Li Xingyi, Hao Jun, Li Junming, Zhao Zhelin, Shang Xuequn, Li Min
School of Computer Science, Northwestern Polytechnical University, Xi'an 710072, China.
School of Software, Northwestern Polytechnical University, Xi'an 710072, China.
Int J Mol Sci. 2024 Apr 17;25(8):4411. doi: 10.3390/ijms25084411.
The pathogenesis of carcinoma is believed to come from the combined effect of polygenic variation, and the initiation and progression of malignant tumors are closely related to the dysregulation of biological pathways. Quantifying the alteration in pathway activation and identifying coordinated patterns of pathway dysfunction are the imperative part of understanding the malignancy process and distinguishing different tumor stages or clinical outcomes of individual patients. In this study, we have conducted in silico pathway activation analysis using Riemannian manifold (RiePath) toward pan-cancer personalized characterization, which is the first attempt to apply the Riemannian manifold theory to measure the extent of pathway dysregulation in individual patient on the tangent space of the Riemannian manifold. RiePath effectively integrates pathway and gene expression information, not only generating a relatively low-dimensional and biologically relevant representation, but also identifying a robust panel of biologically meaningful pathway signatures as biomarkers. The pan-cancer analysis across 16 cancer types reveals the capability of RiePath to evaluate pathway activation accurately and identify clinical outcome-related pathways. We believe that RiePath has the potential to provide new prospects in understanding the molecular mechanisms of complex diseases and may find broader applications in predicting biomarkers for other intricate diseases.

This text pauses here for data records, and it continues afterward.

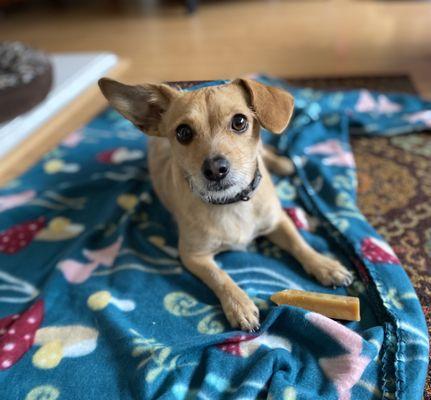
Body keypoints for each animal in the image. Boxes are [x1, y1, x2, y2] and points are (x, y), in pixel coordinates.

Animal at [98, 79, 354, 332]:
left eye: (239, 121)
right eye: (183, 132)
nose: (214, 169)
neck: (232, 203)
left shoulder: (278, 220)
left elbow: (299, 244)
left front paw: (324, 265)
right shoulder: (193, 256)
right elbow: (219, 275)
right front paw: (239, 304)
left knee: (265, 152)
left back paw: (283, 164)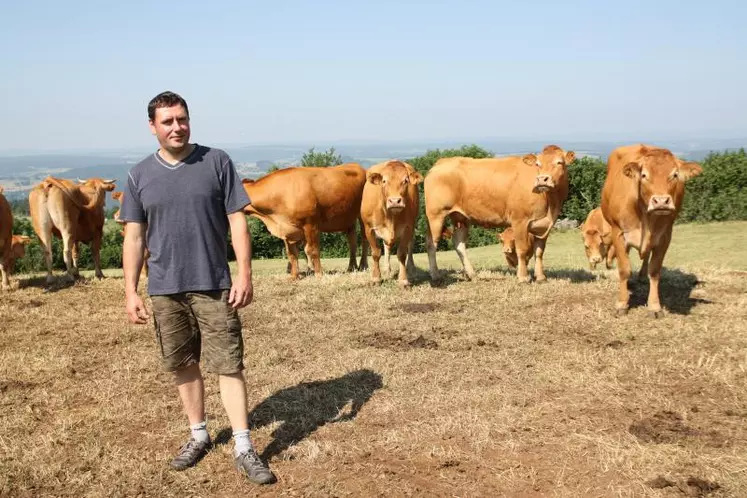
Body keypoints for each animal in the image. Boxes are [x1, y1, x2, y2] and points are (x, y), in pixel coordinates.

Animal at [424, 146, 576, 282]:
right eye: (538, 164)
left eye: (559, 162)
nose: (542, 179)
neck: (551, 203)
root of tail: (442, 162)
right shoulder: (519, 221)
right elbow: (522, 249)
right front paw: (523, 277)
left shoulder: (543, 225)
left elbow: (539, 252)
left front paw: (541, 277)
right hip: (436, 215)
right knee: (431, 243)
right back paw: (435, 275)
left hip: (461, 218)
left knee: (459, 244)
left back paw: (472, 275)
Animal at [600, 144, 700, 318]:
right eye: (644, 175)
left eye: (674, 174)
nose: (661, 201)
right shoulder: (618, 232)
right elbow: (624, 269)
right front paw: (622, 303)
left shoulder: (665, 236)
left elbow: (654, 271)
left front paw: (654, 306)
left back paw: (641, 275)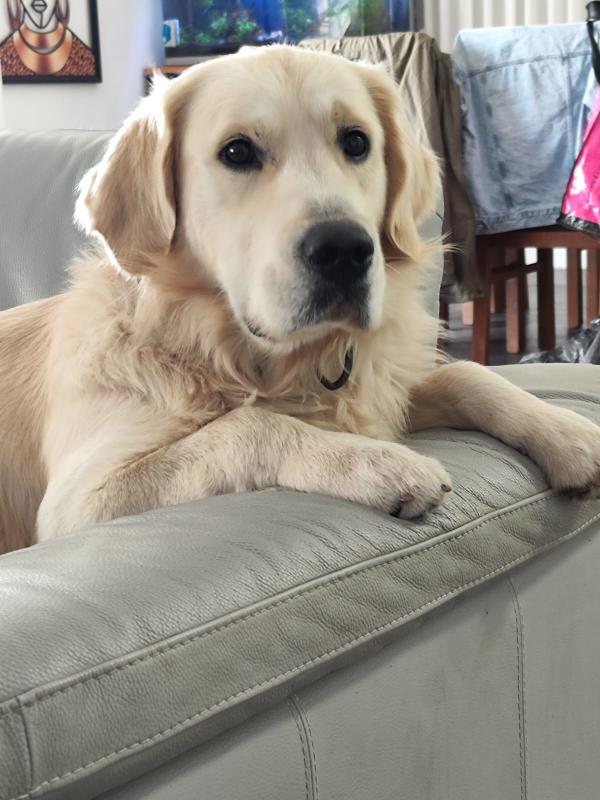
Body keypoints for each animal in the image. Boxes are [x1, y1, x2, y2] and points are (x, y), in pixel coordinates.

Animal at [1, 45, 599, 554]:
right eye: (237, 151)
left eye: (356, 142)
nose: (344, 251)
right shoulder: (80, 501)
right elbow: (250, 426)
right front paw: (380, 464)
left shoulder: (384, 391)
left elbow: (467, 374)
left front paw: (568, 433)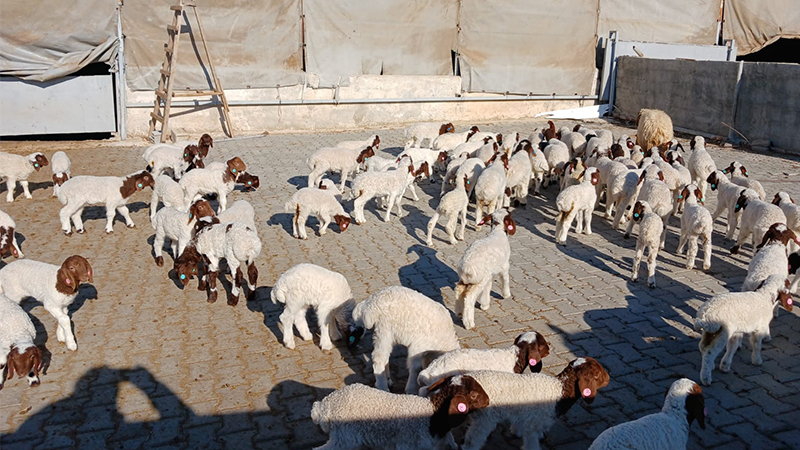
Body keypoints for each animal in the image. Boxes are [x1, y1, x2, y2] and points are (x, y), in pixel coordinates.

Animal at [310, 372, 488, 450]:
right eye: (473, 395)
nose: (488, 401)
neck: (433, 416)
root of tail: (324, 407)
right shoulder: (408, 445)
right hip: (344, 437)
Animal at [460, 356, 608, 450]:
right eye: (597, 374)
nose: (608, 379)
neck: (559, 391)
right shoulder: (532, 426)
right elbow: (532, 445)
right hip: (485, 419)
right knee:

癌症的发病机制被认为源于多基因变异的综合作用,恶性肿瘤的发生和发展与生物途径的失调密切相关。量化途径激活的改变并识别途径功能障碍的协调模式是理解恶性肿瘤过程以及区分个体患者不同肿瘤阶段或临床结果的重要部分。在本研究中,我们使用黎曼流形(RiePath)进行了计算机模拟途径激活分析,以实现泛癌个性化特征描述,这是首次尝试将黎曼流形理论应用于在黎曼流形的切空间上测量个体患者途径失调的程度。RiePath有效地整合了途径和基因表达信息,不仅生成了一个相对低维且具有生物学相关性的表示,还识别出一组强大的具有生物学意义的途径特征作为生物标志物。对16种癌症类型的泛癌分析揭示了RiePath准确评估途径激活并识别与临床结果相关途径的能力。我们相信,RiePath有潜力在理解复杂疾病的分子机制方面提供新的前景,并可能在预测其他复杂疾病的生物标志物方面找到更广泛的应用。